Interpretive Summary: Canopy application of potassium had been reported to increase soluble solids (sugars) in grapes, although the influence of different sources of potassium, varietal differences in response, and localization of the applied potassium in the grape berry had not been adequately characterized. A variety of different potassium salt solutions were applied to the clusters of five grape cultivars after the onset of ripening and then three weeks later in multiple trials. Potassium bicarbonate, potassium sorbate, and glycine-complexed potassium increased soluble solids content consistently by approximately 2%, while other potassium salts did not. Glycine-complexed potassium applied to ‘Sweet Scarlet’, ‘Scarlet Royal’, ‘Summer Royal’, and ‘Autumn Royal’ grapes in seven trials caused significant increases in total soluble solids, and similar results in all but one trial with ‘Sweet Scarlet’. Grapes treated with potassium tended to be smaller, but other effects on berry color and firmness were not consistent. Potassium content was increased in the grapes several cell layers below the skin. This research demonstrated that application of potassium to the grape clusters could be a useful vineyard management tool to increase sugars in grape berries and allow the fruit to be harvested sooner or enable growers to have a larger crop on the vines.

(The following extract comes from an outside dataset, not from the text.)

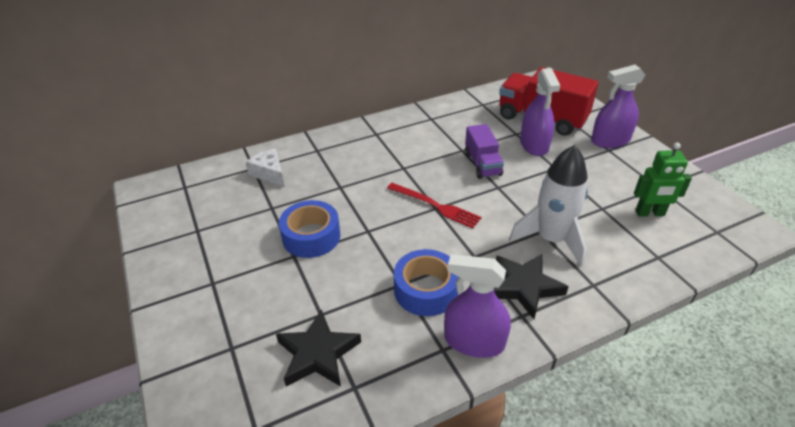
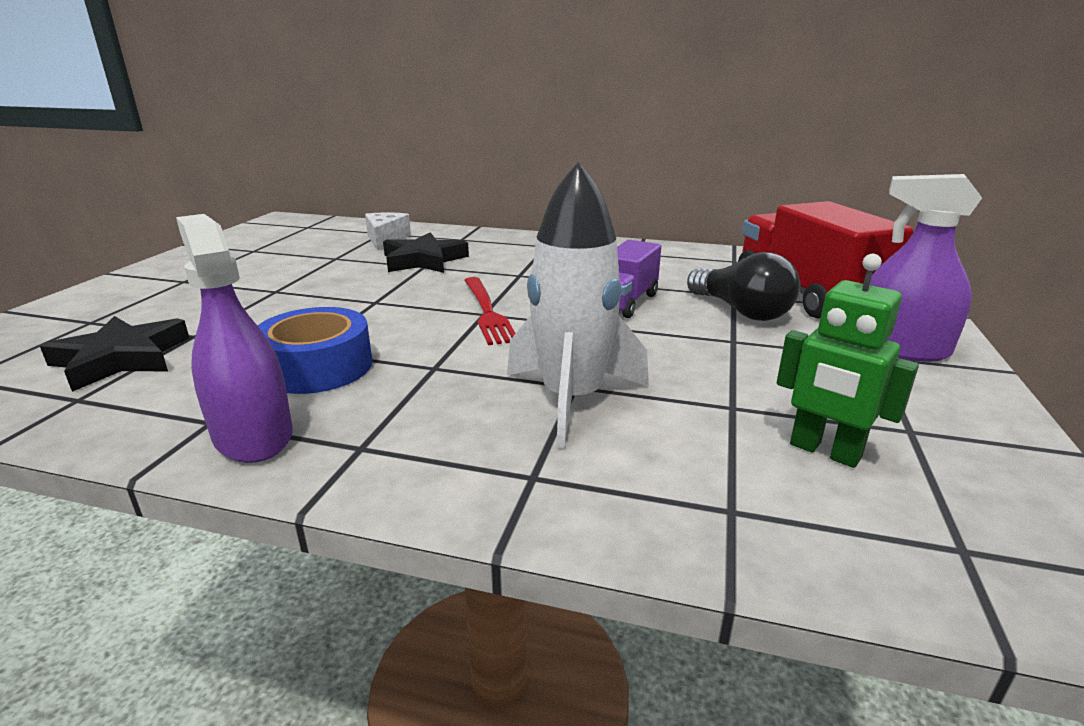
camera: 40 degrees right, 15 degrees down
(311, 236) = (319, 285): blue tape -> none
(524, 287) = (428, 423): black star -> black star (423, 260)
(534, 145) = (741, 311): purple spray bottle -> black light bulb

Technical Abstract: Potassium salt solutions were applied twice to clusters of several table grapes cultivars, after the onset of veraison and three weeks later. Potassium bicarbonate, potassium sorbate, and glycine-complexed potassium, a commercial fertilizer product, increased soluble solids content consistently, while other potassium salts did not. At harvest, the average of total soluble solids contents of untreated berries were 18.7%, while those treated with potassium bicarbonate, potassium sorbate, and glycine-complexed potassium were 20.5, 20.7, and 20.8%, respectively, and significantly higher. Glycine-complexed potassium applied to ‘Sweet Scarlet’, ‘Scarlet Royal’, ‘Summer Royal’, and ‘Autumn Royal’ grapes in seven trials caused significant increases in total soluble solids in all but one trial with ‘Sweet Scarlet’. The soluble solids content of 16.5% was reached 10 days earlier among the potassium treated grapes. In most trials, potassium caused significant reductions in berry weight and increased berry potassium content, while its influence on berry color and firmness were less consistent. The composition of the sugars in the berries determined as the ratio of glucose to fructose was similar between the untreated and potassium treated grapes. Potassium in the tissue of these berries was localized and semi-quantified by X-ray energy dispersive spectroscopy. Potassium bicarbonate and potassium sorbate applied to ‘Princess Seedless’ grapes after the onset of veraison increased the tissue potassium content several cell layers below the cuticle. The application of potassium salts could be used as a vineyard management tool to increase total soluble solids to facilitate earlier harvest, or to mature a larger crop on the vines. The reduction in berry size may be a benefit to remediate cluster compaction, an occasional problem with some cultivars.